Council members also discussed a report from its staff that looked at horse carriage regulations in 19 other U.S. cities. That report included a "best practices" section that outlined items including weight-pulling limits, maximum work hours, mandatory breaks and weather conditions including temperature.

The council will take up the matter at a yet to be determined future date, depending on the information provided by Salt Lake County, Becker and other organizations that regulate animals.

Councilman Charlie Luke attempted to seek a compromise that would not have banned carriages but would have tightened regulations to, among other things, limit horses to one 8-hour shift per day with 10 minute breaks each hour. It would have prevented horses from working in inclement weather that includes thunderstorms and icy roads, and it would disallow operations below 26 degrees and above 90.

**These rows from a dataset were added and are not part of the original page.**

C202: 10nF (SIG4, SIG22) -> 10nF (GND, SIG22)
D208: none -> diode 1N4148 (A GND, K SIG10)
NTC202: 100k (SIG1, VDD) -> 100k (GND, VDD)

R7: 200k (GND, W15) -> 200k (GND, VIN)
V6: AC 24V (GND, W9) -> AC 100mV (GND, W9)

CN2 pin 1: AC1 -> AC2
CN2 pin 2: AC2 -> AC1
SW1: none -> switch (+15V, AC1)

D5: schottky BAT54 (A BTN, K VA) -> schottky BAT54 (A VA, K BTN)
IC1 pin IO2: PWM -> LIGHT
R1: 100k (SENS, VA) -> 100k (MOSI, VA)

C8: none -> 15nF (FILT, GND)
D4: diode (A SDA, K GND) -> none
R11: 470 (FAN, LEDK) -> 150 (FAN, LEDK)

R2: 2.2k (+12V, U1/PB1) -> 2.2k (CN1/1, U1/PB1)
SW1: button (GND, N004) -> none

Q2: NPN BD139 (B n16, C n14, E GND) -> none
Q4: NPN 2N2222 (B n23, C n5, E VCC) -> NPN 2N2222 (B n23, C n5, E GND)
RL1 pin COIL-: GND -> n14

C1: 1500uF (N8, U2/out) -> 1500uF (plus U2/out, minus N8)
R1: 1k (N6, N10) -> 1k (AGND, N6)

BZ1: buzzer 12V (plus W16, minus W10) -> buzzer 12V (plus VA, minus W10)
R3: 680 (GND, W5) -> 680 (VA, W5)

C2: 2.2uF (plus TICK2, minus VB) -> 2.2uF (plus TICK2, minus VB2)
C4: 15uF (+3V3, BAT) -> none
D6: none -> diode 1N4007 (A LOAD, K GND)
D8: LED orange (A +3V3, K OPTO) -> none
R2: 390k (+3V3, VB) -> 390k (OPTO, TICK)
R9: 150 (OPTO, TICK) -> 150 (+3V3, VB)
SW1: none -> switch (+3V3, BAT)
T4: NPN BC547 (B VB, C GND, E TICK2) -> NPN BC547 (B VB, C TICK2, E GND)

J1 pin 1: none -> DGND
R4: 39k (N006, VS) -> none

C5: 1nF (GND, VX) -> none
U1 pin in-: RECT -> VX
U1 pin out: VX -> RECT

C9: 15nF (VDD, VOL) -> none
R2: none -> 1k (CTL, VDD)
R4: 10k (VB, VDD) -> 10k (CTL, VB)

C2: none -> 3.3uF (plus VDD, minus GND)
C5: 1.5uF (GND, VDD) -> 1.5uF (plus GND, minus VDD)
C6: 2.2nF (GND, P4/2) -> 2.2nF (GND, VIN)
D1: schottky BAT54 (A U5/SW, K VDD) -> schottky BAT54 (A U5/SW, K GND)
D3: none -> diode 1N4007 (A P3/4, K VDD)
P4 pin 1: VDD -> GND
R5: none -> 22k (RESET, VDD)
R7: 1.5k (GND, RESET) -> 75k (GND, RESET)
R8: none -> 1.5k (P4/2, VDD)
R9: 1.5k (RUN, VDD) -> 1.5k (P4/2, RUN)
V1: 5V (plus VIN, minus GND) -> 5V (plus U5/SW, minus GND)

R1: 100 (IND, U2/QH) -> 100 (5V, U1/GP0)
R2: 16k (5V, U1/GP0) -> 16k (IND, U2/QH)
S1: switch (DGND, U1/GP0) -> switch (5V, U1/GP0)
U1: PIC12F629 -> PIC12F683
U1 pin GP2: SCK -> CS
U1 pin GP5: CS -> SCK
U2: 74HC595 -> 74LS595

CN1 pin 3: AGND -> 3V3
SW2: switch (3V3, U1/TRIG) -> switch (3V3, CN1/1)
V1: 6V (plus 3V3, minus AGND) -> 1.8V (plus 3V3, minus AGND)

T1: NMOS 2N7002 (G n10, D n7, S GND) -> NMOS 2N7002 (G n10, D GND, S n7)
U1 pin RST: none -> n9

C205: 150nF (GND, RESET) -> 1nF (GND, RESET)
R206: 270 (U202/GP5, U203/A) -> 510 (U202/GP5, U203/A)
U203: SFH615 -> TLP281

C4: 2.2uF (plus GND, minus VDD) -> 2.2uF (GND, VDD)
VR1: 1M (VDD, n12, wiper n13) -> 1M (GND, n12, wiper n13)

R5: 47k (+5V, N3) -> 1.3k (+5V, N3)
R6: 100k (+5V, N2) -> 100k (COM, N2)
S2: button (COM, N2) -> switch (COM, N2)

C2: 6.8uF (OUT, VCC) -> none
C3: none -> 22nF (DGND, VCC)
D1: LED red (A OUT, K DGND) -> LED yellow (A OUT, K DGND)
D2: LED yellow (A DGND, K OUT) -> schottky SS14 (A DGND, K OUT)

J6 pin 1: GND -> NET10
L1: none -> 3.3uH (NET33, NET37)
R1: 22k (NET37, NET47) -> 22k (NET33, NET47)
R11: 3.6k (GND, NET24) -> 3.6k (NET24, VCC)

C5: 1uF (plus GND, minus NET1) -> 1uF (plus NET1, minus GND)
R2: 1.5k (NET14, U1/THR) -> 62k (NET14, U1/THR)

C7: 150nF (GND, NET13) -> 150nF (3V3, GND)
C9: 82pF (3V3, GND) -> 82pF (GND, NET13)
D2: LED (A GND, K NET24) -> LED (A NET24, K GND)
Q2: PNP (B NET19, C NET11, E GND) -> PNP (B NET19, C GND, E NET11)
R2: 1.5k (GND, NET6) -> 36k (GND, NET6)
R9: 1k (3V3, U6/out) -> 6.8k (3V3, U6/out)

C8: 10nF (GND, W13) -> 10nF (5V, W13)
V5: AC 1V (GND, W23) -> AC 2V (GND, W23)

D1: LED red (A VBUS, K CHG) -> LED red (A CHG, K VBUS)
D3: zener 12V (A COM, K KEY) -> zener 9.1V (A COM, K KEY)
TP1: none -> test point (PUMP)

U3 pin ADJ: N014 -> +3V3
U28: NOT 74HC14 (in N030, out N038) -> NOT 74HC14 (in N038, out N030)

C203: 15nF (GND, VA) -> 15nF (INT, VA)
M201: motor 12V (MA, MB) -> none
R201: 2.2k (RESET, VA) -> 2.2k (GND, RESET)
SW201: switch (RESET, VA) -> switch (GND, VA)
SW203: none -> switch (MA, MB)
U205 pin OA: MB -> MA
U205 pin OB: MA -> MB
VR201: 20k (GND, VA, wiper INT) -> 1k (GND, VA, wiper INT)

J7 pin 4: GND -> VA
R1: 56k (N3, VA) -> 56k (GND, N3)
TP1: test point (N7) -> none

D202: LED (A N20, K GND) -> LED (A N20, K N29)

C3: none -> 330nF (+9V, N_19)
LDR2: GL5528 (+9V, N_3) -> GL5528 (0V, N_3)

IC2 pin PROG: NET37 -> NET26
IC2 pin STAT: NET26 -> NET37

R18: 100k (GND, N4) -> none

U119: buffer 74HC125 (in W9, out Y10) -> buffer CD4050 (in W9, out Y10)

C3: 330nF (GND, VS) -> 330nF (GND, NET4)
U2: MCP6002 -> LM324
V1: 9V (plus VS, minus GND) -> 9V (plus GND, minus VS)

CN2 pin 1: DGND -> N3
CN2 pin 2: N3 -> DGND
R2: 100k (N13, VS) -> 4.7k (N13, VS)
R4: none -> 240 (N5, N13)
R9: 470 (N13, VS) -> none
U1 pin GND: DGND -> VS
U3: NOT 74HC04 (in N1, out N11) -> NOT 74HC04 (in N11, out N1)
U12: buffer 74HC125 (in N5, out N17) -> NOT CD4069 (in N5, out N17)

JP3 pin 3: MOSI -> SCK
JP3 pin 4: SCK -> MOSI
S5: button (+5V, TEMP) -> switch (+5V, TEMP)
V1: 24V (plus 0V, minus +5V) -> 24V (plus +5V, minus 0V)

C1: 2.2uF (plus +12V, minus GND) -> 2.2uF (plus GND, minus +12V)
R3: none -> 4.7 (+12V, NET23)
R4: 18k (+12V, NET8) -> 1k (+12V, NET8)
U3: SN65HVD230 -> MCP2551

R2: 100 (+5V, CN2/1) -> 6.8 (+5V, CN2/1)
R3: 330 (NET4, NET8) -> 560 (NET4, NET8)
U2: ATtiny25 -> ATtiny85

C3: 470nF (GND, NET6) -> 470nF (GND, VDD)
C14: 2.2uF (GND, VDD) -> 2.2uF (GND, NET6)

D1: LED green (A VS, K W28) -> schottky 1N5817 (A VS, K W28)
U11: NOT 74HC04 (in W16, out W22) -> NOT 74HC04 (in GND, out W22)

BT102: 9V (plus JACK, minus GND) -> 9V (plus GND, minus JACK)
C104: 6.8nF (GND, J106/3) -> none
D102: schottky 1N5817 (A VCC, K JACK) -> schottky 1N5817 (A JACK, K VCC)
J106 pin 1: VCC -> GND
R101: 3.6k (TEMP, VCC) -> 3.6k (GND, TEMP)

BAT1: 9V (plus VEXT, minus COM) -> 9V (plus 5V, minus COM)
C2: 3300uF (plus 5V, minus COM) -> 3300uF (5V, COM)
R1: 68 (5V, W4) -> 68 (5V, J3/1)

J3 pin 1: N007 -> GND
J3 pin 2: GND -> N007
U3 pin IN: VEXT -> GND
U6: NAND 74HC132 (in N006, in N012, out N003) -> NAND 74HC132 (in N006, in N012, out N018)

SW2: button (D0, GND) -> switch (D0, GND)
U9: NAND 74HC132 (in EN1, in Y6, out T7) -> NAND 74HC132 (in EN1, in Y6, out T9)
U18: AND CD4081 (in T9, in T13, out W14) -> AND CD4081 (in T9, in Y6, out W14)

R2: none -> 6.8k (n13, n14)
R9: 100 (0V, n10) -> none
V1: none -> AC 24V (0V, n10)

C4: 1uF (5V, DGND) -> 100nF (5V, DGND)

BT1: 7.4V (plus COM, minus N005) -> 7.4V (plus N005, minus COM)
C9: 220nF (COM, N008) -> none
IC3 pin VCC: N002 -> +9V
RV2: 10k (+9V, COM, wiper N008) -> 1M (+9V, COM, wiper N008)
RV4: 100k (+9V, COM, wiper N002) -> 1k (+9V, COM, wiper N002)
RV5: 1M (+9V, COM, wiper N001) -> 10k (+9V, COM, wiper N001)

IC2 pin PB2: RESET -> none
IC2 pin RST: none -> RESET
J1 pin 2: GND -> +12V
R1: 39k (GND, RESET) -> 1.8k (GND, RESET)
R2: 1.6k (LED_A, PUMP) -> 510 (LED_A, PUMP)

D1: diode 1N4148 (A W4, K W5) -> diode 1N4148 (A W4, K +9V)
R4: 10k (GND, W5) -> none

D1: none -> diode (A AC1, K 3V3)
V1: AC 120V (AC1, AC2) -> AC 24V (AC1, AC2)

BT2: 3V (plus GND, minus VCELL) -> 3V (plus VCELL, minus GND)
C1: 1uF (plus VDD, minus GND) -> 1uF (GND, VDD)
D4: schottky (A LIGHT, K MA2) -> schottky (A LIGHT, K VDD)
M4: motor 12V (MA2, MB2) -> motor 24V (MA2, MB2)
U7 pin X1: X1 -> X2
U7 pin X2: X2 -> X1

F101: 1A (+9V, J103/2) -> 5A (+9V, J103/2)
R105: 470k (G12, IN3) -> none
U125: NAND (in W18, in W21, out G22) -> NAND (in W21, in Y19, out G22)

Luke's plan would have limited carriages to a single route: from 300 North and 300 West it would go east to West Temple, where it would go south to North Temple and then proceed east to Canyonside Road and north to Memory Grove. Carriages would then retrace the route back to the Carriage for Hire barn.

"It creates predictability," Luke said. "Pedestrians, bicyclists and motorists would all know where to expect to see them."

A majority of the council would not sign on to Luke's plan. However, he may introduce it at a later date.

Council members Soren Simonsen and Jill Remington Love said that although Jerry's death was tragic, the council should be careful not to overreact.

"There were a lot of portrayals of inhumane treatment of this animal that weren't true," Simonsen said. "This horse died of a disease, not something else."

And he added that the number of incidents involving carriages "pales when compared with incidents involving cars."

According to Salt Lake City police statistics, there have been nine incidents involving horses since August 2009, including the one in which Jerry the horse died.

In an interview, Jeremy Beckham, a spokesman for People for the Ethical Treatment of Animals, chided the council for its inaction.

"The upshot is, they are passing the buck," he said. "I don't think it's appropriate for Salt Lake County Animal Services to weigh in on a Salt Lake City policy issue."

The council may have delayed the issue, but it is not over, Beckham said.

"This controversy will continue. What the City Council did today will make people angry," he said. "People in Salt Lake City really care about this issue.